Exercise A
Reproduce, word for word, the part of the BigQuery sync tutorial that opens with the words containing "How to Sync" and closes with "a regular basis.".

Tutorials

How to Sync Simple Analytics Data to BigQuery using GitHub Actions

Herman Schaaf

Herman Schaaf

Introduction #

In this how-to guide, we will show you how you can load page views and events from Simple Analytics into BigQuery on regular schedule. We will use GitHub Actions to automate the process and make use of the CloudQuery Simple Analytics source integration and the BigQuery destination integration. This is a simple, reliable (and potentially free!) way to load Simple Analytics data into BigQuery on a regular basis.

Prerequisites #

Before we start, to follow this guide you will need the following:
  • a Simple Analytics account to load data from,
  • a BigQuery dataset to sync to,
  • a GitHub repository to store the workflow and config files, and
  • the gcloud CLI installed and configured. You may also choose to use the Google Cloud Console UI (or Terraform) instead, but we won't cover the steps for that here.
Now, let's get started!

Step 1: Add Workflow Configuration to the GitHub repository #

Step 1.1: Add the workflow file #

Inside your git repository, create a new file called .github/workflows/sync_simple_analytics_to_bigquery.yml and add the following content:
name: Sync Simple Analytics to BigQuery

on:
  workflow_dispatch:
  schedule:
    - cron: "0 2 * * *"  # daily at 02:00 UTC

jobs:
  simple-analytics-to-bigquery:
    timeout-minutes: 60
    runs-on: ubuntu-latest
    permissions:
      id-token: 'write' # This required for OIDC
      contents: 'read' # This is required for actions/checkout@v3
    steps:
      - uses: actions/checkout@v3
        with:
          fetch-depth: 2
      - name: Authenticate to Google Cloud
        uses: 'google-github-actions/auth@v0'
        with:
          workload_identity_provider: 'projects/${{ secrets.SA_BIGQUERY_PROJECT_NUMBER }}/locations/global/workloadIdentityPools/cloudquery-pool/providers/cloudquery-provider'
          service_account: 'cloudquery-service-account@${{ secrets.SA_BIGQUERY_PROJECT_ID }}.iam.gserviceaccount.com'
      - uses: cloudquery/setup-cloudquery@v3
        name: Setup CloudQuery
        with:
          version: "v2.3.1"
      - name: CloudQuery Sync
        run: cloudquery sync --log-console simple-analytics.yml bigquery.yml
        env:
          SA_USER_ID: ${{ secrets.SA_USER_ID }}
          SA_API_KEY: ${{ secrets.SA_API_KEY }}
          SA_BIGQUERY_PROJECT_ID: ${{ secrets.SA_BIGQUERY_PROJECT_ID }}
          SA_BIGQUERY_DATASET_ID: ${{ secrets.SA_BIGQUERY_DATASET_ID }}
This configuration allows us to run the workflow manually or on a schedule. The example above is configured to run daily at 2 a.m. UTC. The workflow will run on a self-hosted runner, which is a virtual machine hosted by GitHub. The workflow will run the following steps:
  1. Check out the repository
  2. Authenticate to Google Cloud using the google-github-actions/auth Action
  3. Setup CloudQuery using the cloudquery/setup-cloudquery Action
  4. Run the cloudquery sync command to load data from Simple Analytics into BigQuery
We will now configure the secrets and the configuration files.

Input records
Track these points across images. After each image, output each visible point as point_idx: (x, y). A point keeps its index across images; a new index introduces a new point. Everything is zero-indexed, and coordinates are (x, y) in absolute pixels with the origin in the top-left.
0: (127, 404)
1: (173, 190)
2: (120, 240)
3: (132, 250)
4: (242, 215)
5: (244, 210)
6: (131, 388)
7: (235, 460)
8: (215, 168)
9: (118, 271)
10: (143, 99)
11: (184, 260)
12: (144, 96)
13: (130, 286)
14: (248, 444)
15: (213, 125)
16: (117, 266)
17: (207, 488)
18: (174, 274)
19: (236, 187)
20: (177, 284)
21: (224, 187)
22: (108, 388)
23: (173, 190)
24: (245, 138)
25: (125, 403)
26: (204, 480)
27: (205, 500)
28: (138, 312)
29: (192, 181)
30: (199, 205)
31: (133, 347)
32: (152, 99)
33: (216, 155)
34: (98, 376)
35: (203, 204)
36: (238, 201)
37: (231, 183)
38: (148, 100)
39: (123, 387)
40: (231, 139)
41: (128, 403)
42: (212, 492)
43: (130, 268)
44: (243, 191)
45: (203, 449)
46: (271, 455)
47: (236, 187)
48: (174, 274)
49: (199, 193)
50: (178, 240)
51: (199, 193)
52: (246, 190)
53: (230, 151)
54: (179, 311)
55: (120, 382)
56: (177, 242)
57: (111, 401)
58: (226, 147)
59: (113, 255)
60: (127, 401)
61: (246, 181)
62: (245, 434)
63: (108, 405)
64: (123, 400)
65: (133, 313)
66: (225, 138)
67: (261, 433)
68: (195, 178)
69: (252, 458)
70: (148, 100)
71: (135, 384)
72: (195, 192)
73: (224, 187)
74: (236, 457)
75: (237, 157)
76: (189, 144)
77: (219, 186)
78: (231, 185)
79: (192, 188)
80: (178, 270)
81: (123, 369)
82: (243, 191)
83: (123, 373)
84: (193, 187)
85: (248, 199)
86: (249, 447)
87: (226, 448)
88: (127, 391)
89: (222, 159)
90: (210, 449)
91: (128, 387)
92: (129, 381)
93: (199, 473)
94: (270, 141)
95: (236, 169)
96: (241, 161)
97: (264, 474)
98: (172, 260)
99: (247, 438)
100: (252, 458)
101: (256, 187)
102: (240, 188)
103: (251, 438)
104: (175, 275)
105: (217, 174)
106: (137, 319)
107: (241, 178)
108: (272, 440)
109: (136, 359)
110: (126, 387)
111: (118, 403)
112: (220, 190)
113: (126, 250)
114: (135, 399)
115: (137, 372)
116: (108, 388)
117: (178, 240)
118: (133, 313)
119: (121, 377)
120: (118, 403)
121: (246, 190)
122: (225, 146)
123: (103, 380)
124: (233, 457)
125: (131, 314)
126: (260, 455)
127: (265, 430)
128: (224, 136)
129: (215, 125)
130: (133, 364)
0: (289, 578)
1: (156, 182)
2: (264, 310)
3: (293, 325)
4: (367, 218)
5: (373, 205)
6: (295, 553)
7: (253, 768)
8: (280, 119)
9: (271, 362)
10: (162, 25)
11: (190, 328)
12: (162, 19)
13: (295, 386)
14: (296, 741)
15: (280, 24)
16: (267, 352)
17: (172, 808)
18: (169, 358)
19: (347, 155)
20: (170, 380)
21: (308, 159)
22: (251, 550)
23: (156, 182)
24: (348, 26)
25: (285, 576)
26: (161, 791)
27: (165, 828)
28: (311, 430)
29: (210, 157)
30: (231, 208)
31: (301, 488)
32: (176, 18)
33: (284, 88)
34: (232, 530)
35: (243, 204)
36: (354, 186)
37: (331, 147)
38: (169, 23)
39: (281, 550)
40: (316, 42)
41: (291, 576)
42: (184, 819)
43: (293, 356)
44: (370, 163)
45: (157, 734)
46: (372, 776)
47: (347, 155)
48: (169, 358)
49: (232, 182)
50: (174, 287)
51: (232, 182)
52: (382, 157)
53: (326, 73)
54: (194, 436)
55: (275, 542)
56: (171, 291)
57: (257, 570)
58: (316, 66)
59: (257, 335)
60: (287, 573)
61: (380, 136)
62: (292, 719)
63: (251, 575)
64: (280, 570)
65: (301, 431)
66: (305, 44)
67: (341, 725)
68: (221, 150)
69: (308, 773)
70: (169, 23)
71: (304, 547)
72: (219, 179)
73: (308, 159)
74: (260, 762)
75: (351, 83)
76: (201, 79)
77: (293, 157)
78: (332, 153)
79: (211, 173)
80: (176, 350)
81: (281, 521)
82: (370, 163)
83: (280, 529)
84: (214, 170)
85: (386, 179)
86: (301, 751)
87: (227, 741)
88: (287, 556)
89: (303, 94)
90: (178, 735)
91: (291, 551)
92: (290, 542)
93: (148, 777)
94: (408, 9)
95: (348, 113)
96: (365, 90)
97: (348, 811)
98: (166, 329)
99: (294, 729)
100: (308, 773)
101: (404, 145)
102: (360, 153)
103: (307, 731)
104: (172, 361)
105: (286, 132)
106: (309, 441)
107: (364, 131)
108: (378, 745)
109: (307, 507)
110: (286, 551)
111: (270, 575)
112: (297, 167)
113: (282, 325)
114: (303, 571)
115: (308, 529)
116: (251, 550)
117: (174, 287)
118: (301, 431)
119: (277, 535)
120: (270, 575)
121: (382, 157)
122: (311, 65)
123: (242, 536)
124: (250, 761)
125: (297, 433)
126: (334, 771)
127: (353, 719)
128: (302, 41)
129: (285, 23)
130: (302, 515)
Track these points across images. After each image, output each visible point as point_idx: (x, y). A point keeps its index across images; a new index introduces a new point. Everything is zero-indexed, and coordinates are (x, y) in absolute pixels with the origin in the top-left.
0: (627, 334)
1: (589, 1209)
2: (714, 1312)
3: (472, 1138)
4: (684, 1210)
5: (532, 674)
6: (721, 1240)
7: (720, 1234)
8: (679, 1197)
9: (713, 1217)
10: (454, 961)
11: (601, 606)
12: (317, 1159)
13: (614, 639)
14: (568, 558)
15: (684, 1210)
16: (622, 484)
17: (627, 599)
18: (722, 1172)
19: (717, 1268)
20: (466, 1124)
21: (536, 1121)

Exercise B
Rewrite the part of the listing above that opens with its first line and closes with the line containing "29: (192, 181)", changing "absolute pixels" to "screen pixels" and leaving everything else unchanged. Give only those lines.

Right answer A
How to Sync Simple Analytics Data to BigQuery using GitHub Actions

Herman Schaaf

Herman Schaaf

Introduction #

In this how-to guide, we will show you how you can load page views and events from Simple Analytics into BigQuery on regular schedule. We will use GitHub Actions to automate the process and make use of the CloudQuery Simple Analytics source integration and the BigQuery destination integration. This is a simple, reliable (and potentially free!) way to load Simple Analytics data into BigQuery on a regular basis.

Right answer B
Track these points across images. After each image, output each visible point as point_idx: (x, y). A point keeps its index across images; a new index introduces a new point. Everything is zero-indexed, and coordinates are (x, y) in screen pixels with the origin in the top-left.
0: (127, 404)
1: (173, 190)
2: (120, 240)
3: (132, 250)
4: (242, 215)
5: (244, 210)
6: (131, 388)
7: (235, 460)
8: (215, 168)
9: (118, 271)
10: (143, 99)
11: (184, 260)
12: (144, 96)
13: (130, 286)
14: (248, 444)
15: (213, 125)
16: (117, 266)
17: (207, 488)
18: (174, 274)
19: (236, 187)
20: (177, 284)
21: (224, 187)
22: (108, 388)
23: (173, 190)
24: (245, 138)
25: (125, 403)
26: (204, 480)
27: (205, 500)
28: (138, 312)
29: (192, 181)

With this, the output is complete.